What it means for you#

  • U.S. persons (citizens and lawful permanent residents):

    • The bill bars deliberately targeting your communications under section 702. To target your communications, the government would need a probable-cause warrant or to rely on other non-702 authorities.
    • If your communications acquired under 702 were collected in violation of the new warrant rule, they could not be used as evidence against you in criminal prosecutions.
  • People who are not U.S. persons and are located abroad:

    • Section 702 authorities that allow targeting non-U.S. persons abroad would continue through April 20, 2029, as long as the program follows the new procedures and audits required by the bill.
  • FBI, intelligence agencies, and federal employees who handle 702 data:

    • The FBI would have stricter limits on putting raw 702 data into analytic systems unless tied to an open, predicated national security investigation (and probable cause for investigations targeting U.S. persons).
    • FBI analysts must get approval from an attorney before running a U.S.-person query term.
    • Federal officers or employees face new criminal penalties if they improperly disclose, retain, query, or misstate compliance regarding 702-derived information.
  • Members of Congress and their staff:

    • The Attorney General must issue procedures to ensure certain Members and staff can access FISA court or FISA court of review proceedings, replacing procedures issued earlier.
  • People involved in criminal cases:

    • Information about a U.S. person obtained in violation of the new warrant rule cannot be used as evidence against that person in a criminal prosecution.
  • Oversight bodies and auditors:

    • The Government Accountability Office must audit targeting procedures, technical mechanisms, and implementation for section 702 and report its findings to relevant congressional committees within one year.

Expenses#

No publicly available information.

  • The bill directs a GAO audit and requires the Attorney General to write and issue new procedures.
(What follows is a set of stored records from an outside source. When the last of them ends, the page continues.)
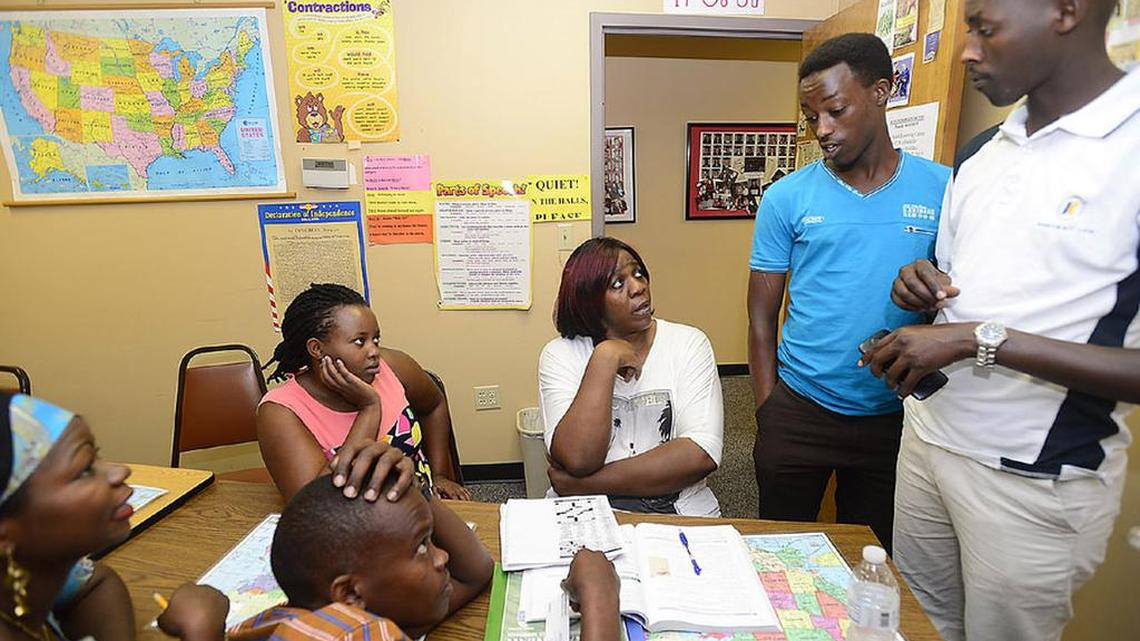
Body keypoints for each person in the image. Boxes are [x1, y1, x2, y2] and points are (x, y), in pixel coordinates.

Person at [861, 1, 1138, 639]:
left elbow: (981, 331)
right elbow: (960, 285)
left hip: (1033, 477)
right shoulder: (982, 152)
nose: (967, 51)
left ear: (1066, 12)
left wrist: (976, 340)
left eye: (985, 29)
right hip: (927, 440)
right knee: (918, 624)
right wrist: (920, 284)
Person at [747, 32, 951, 551]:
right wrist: (768, 409)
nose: (822, 129)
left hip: (896, 415)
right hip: (800, 408)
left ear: (882, 91)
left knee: (873, 559)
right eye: (811, 116)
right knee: (781, 551)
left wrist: (932, 293)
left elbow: (967, 299)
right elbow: (761, 315)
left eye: (835, 111)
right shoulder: (785, 198)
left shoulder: (944, 190)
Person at [0, 392, 228, 641]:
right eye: (85, 470)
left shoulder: (32, 574)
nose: (121, 471)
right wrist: (202, 633)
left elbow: (97, 581)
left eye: (97, 455)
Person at [539, 237, 724, 516]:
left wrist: (582, 485)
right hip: (585, 512)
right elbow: (578, 458)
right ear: (588, 299)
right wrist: (605, 358)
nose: (638, 287)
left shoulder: (688, 343)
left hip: (681, 509)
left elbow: (700, 455)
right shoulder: (561, 354)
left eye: (638, 273)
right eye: (617, 283)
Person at [258, 283, 471, 501]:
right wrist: (369, 408)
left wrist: (440, 475)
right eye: (360, 342)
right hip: (351, 519)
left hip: (420, 506)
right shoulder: (280, 412)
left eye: (375, 339)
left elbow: (434, 405)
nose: (374, 351)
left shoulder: (392, 366)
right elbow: (313, 504)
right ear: (317, 349)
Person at [228, 471, 493, 640]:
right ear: (350, 594)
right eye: (421, 547)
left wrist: (414, 486)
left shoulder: (393, 611)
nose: (443, 556)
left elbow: (476, 574)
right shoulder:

The bill text does not include cost estimates for those actions or for enforcing the new criminal penalties.
  • There may be administrative costs for agencies to change procedures, add attorney approvals, implement new systems for limiting ingestion, and for DOJ to prosecute new offenses, but no dollar amounts are provided.

Proponents' View#

  • The bill appears intended to keep section 702 authorities in place while adding legal protections for U.S. persons and stronger oversight.
  • A possible argument is that requiring probable-cause warrants to target U.S. persons undercuts bulk or incidental collection of U.S. persons’ communications and better protects constitutional privacy rights.
  • Requiring attorney approval for U.S.-person queries and adding criminal penalties could be seen as strengthening legal checks and deterring improper access or disclosures.
  • The GAO audit and increased congressional access to court proceedings could be viewed as improving transparency and independent oversight of targeting practices.

Opponents' View#

  • One concern is that extending section 702 authorities until 2029 delays any longer-term reform or permanent statutory changes that some observers want.
  • The warrant requirement and additional procedural limits could be seen as hampering timely intelligence collection in cases that agencies view as urgent or ambiguous, though the bill allows seeking warrants under other legal authorities.
  • It is unclear how the new probable-cause requirement will be implemented in practice: the bill directs the Attorney General and DNI to set procedures, but the bill does not describe those procedures or how they will work in emergencies.
  • The bill creates new criminal penalties and bars certain uses of information; one possible trade-off is that these laws could complicate internal reviews and day-to-day handling of information if procedures and training are not clear.
  • Costs and operational impacts are not estimated in the bill text, so budgetary effects on agencies and courts are uncertain.